**Фрагмент текста:**
----------
Нетрудно заметить, что приведенные суждения Авербаха воспроизводят весь комплекс мотивов, питающий метафорику антисталинских стихов Мандельштама: акцент на кавказском происхождении Сталина, его (национально окрашенной) жестокости и контрастирующем с ее масштабом ничтожестве окружающих его соратников.
То, что такого рода суждения вполне могли высказываться не слишком осторожным и склонным к «пустому острословию» [226]Авербахом в литературных разговорах (в том числе с Мандельштамом), подтверждают слова самого Авербаха в обращении к Н.И. Ежову 17 мая 1937 года. Говоря о своих контактах, в том числе начала 1930-х, он писал: «Я считал, что достаточно моего доверия к человеку, чтобы разговаривать с ним о том, о чем я сочту нужным, иногда явно не проводя грани между дозволенным и недозволенным, между общеизвестными фактами и секретными» [227].
Разумеется, не один Авербах мог транслировать Мандельштаму в начале 1930-х годов антисталинские настроения. Окончательное утверждение в конце 1930 года фактически единоличной власти Сталина в советской партийно-государственной верхушке («завершение сталинизации Политбюро» [228]) сопровождается усилением репрессивности во внутренней политике, вызванным, в частности, глубоким социально-экономическим кризисом вследствие провала первой пятилетки. Фактический переход к террору, прежде всего против крестьянства, происходит на фоне спровоцированного коллективизацией массового голода и социальной нестабильности. Разрушительная радикальность сталинской политики встречает сопротивление у части партии. «Критические настроения все шире распространялись в среде столичной „партийной общественности”, в некоторой степени активизировались члены бывших оппозиций. Среди коммунистов распространялось мнение о порочности политики Сталина, о разжигании неоправданной конфронтации с крестьянством» [229]. Как мы указывали выше, именно с этой частью партийцев оказывается биографически связан Мандельштам.
----------
**Формулировка задачи:**
Продолжите приведенный выше текст о Мандельштаме и антисталинских настроениях начала 1930-х годов, начав сразу после его последнего предложения.

**Записанные данные:**
----------
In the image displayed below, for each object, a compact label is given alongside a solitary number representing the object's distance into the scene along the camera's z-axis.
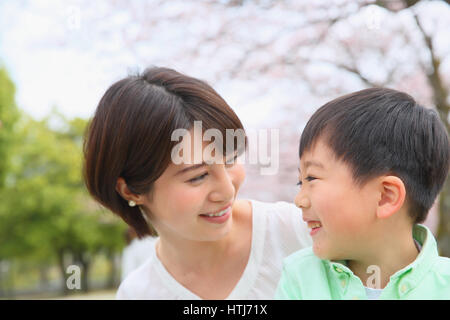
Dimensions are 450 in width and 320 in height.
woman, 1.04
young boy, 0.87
----------
**Ответ на задачу:**
12
Папа стоял посреди комнаты и с высоты своего роста с некоторым недоумением слушал Мандельштама. А он, остановившись на ходу и жестикулируя так, как будто он подымал обеими руками тяжесть с пола, горячо убеждал в чем-то отца:
– …он не способен сам ничего придумать…
– …воплощение нетворческого начала…
– …тип паразита…
– …десятник, который заставлял в Египте работать евреев…
Надо ли объяснять, что Мандельштам говорил о Сталине? [230]
Этот эпизод из воспоминаний Э.Г. Герштейн относится к 1931 году. С рубежа 1930 года, когда Мандельштам в «Четвертой прозе» объявлял своим язык партийных чисток Сталина и видел в происходящем «бронзовый профиль Истории», многое изменилось – ив первую очередь для того круга «интеллигентных партийцев», к которому Мандельштам был ближе всего.
Тайный расстрел в ноябре 1929 года Я.Г. Блюмкина, давнего знакомого Мандельштама [231], открыл новую главу в истории большевистского террора. Отныне смертная казнь распространялась не только на «врагов революции», но и на членов партии, поддерживающих оппозицию [232]. Случилось то, о чем высланный в январе 1929 года из СССР Троцкий предупреждал весной того же года: Сталин «попытается провести между официальной партией и оппозицией кровавую черту» [233]. С каждым годом эта черта становилась все кровавее.
Немаловажно и то, что эти политические репрессии происходили в непосредственной близости от литературной среды, иногда напрямую касаясь ее. Так, Блюмкин перед своим арестом 15 октября 1929 года проводит время в квартире их общего с Мандельштамом близкого знакомого С.М. Городецкого [234], до этого встречается в литературно-артистическом кафе с журналистом М.Е. Кольцовым и Маяковским, с которым у него возникает «перебранка полу-принципиального (по вопросам литературного поведения Маяковского) полу-личного характера». Маяковского Блюмкин именует (в специально написанных 1 ноября 1929 года показаниях под названием «О поведении в кругу литературных друзей») «моим старым приятелем» [235].